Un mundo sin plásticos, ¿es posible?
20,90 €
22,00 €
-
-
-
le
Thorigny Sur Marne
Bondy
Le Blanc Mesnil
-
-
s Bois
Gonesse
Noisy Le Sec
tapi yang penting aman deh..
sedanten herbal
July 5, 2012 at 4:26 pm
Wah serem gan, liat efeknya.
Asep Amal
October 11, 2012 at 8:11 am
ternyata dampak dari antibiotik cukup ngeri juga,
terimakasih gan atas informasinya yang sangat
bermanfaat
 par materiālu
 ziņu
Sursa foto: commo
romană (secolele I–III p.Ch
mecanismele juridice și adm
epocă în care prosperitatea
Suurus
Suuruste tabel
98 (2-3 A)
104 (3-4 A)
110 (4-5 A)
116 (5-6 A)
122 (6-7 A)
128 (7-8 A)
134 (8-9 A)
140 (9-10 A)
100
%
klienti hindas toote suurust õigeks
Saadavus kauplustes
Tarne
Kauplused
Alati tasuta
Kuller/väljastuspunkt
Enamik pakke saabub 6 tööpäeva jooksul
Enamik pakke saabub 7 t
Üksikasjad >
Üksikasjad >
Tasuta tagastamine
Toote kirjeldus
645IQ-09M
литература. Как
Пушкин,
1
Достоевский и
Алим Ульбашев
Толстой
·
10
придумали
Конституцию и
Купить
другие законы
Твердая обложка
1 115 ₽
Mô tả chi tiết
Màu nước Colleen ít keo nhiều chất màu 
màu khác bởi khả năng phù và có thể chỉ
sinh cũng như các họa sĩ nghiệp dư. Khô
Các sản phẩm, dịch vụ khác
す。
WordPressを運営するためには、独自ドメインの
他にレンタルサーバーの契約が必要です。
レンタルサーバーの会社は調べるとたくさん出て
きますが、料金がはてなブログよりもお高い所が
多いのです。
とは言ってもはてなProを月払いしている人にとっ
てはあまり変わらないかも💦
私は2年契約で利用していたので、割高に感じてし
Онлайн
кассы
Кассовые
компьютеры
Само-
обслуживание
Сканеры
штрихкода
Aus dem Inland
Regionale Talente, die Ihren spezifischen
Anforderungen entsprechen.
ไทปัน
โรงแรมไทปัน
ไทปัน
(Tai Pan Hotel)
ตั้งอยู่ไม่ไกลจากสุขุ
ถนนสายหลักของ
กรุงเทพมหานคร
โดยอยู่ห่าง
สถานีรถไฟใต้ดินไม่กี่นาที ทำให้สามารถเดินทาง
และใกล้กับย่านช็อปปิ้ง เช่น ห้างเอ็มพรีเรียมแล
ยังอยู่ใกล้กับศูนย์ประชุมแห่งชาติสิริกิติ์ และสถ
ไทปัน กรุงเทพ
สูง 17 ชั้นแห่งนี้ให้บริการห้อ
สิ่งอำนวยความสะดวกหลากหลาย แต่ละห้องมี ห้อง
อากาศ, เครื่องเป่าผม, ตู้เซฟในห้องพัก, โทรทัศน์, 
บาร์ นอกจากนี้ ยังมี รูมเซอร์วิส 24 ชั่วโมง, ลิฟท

----

Work to complete
Copy each line above that contains the string "saabub".

Result below
Enamik pakke saabub 6 tööpäeva jooksul
Enamik pakke saabub 7 t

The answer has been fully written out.